CONSIGNE: D'après le texte sur l'assurance du risque cyber, quelle exclusion bloquante reproche-t-on aux polices dédiées ?

TEXTE:
↓↓↓
Toutefois, on continue de penser que le risque cyber est à la limite de l’assurabilité. Il est vrai que l’assureur se heurte à une absence d’antériorité sur ce risque récent, ce qui aggrave la difficulté de pouvoir adapter la capacité d’indemnisation avec une prime adaptée. Sans méthode d’analyse du risque fiable et sans enregistrement systématique des incidents cyber, les contours de ce risque restent flous et dont les conséquences à l’échelle mondiale paraissent incontrôlables.
Des polices dédiées aux cyber risques
Au-delà de la difficulté de définir une méthode actuarielle fiable, il faut nécessairement appréhender le risque de façon globale car il implique de facto l’ensemble des acteurs d’un même écosystème. Certains y voient là une nouvelle application de la «sécurité interdépendante» développée en matière de terrorisme.
Face à cette situation, certains assureurs ont préféré maintenir leurs polices traditionnelles, de sorte que bien que non identifié dans la police, ce risque «silent cyber» serait pris en charge, comme le piratage de données bancaires des utilisateurs d’un site internet ou de pertes d’exploitation consécutives à un incident cyber intentionnel ou non. Cela s’est parfois accompagné d’une simple augmentation des lignes existantes ou de la souscription d’avenants.
Les polices «tous risques sauf» présentent également un intérêt pour les PME qui sont souvent démunies face à un risque qu’elles ne peuvent correctement appréhender, dès lors qu’à défaut d’exclusion expresse des dommages causés par un virus, ces polices devraient pouvoir être actionnées en cas d’incident cyber.
De façon générale, on reproche tout de même à ces polices d’aboutir à des situations de cumuls de garanties ou d’assureurs, génératrices de complexité souvent au détriment de la bonne résolution de l’incident cyber.
D’autres assureurs ont fait le choix de développer un produit cyber, impliquant un accompagnement en amont de l’assuré pour définir le niveau de protection attendu et devant être maintenu par ce dernier, puis en aval lorsque l’incident survient pour l’aider à affronter la crise et restaurer son système d’information à l’aide de spécialistes missionnés en urgence, y compris le week-end.
Plusieurs limites
Pour séduisantes qu’elles soient, ces polices dédiées sont encore jugées peu claires avec des exclusions bloquantes comme les conséquences de l’atteinte à l’image et à la réputation de l’entreprise pourtant souvent mises à mal en cas de cyber incident.
↑↑↑
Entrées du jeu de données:
↓↓↓
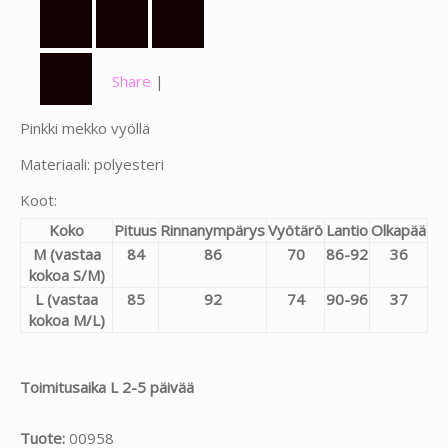
Share
|
Pinkki mekko vyöllä
Materiaali: polyesteri
Koot:
Koko
Pituus
Rinnanympärys
Vyötärö
Lantio
Olkapää
M (vastaa
84
86
70
86-92
36
kokoa S/M)
L (vastaa
85
92
74
90-96
37
kokoa M/L)
Toimitusaika L 2-5 päivää
Tuote:
00958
↑↑↑
CORRIGÉ: Les conséquences de l'atteinte à l'image et à la réputation de l'entreprise.